Activity 1 – In the Rubin CPX announcement, how much computing power does Rubin CPX provide?

Excerpt to read –
NVIDIA released Rubin CPX, targeting ultra-long context processing, Jensen Huang stated that it can infer millions of tokens at once

Rubin CPX enhances AI video generation and software development capabilities, providing 30 petaflops of computing power, which is 3 times the attention acceleration compared to the GB300 NVL72 system, and is set to launch by the end of 2026. Jensen Huang stated that the Rubin CPX is the first CUDA GPU specifically designed for large-scale contextual AI, capable of inferring millions of knowledge tokens simultaneously. NVIDIA claims that deploying $100 million in new chip hardware will generate up to $5 billion in revenue for customers

On September 9th, Eastern Time, NVIDIA released the next-generation Rubin CPX chip system, specifically designed for large-scale contextual processing tasks such as AI video generation and software development, enhancing AI coding and video processing capabilities.

The Rubin CPX is scheduled to launch at the end of 2026, in a card form that can be integrated into existing server designs or run as a standalone computing device in data centers.

[Saved entries]
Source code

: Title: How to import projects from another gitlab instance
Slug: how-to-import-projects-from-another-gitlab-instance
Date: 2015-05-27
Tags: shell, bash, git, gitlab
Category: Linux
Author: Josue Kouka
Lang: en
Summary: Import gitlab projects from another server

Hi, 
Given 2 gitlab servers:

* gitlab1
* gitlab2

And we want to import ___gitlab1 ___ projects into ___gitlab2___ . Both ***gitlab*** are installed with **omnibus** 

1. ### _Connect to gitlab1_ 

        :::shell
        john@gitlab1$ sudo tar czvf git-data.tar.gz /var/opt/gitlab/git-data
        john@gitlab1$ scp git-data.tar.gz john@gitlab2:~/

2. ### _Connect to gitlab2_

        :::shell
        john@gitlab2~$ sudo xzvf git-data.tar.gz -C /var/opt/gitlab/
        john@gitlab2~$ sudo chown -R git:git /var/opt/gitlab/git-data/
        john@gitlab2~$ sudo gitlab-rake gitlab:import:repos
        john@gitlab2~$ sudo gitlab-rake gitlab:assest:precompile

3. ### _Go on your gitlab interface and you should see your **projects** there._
==
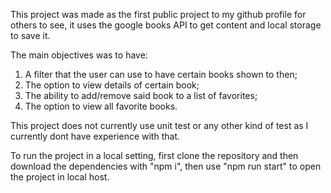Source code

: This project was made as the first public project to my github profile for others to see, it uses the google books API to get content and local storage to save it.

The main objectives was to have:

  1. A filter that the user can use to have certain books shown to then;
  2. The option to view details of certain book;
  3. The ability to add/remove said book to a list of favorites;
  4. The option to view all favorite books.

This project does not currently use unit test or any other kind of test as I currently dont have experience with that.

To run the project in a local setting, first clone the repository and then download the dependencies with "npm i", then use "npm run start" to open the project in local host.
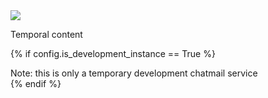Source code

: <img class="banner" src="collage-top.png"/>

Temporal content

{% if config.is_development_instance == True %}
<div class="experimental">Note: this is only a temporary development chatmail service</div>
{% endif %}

Activity 2 – From the records, print the part that opens with the line containing "The main objectives" and closes with the line containing "4. The option to view all favorite books.", both lines included.

Exercise answer 1 – 30 petaflops.

Exercise answer 2 –
The main objectives was to have:

  1. A filter that the user can use to have certain books shown to then;
  2. The option to view details of certain book;
  3. The ability to add/remove said book to a list of favorites;
  4. The option to view all favorite books.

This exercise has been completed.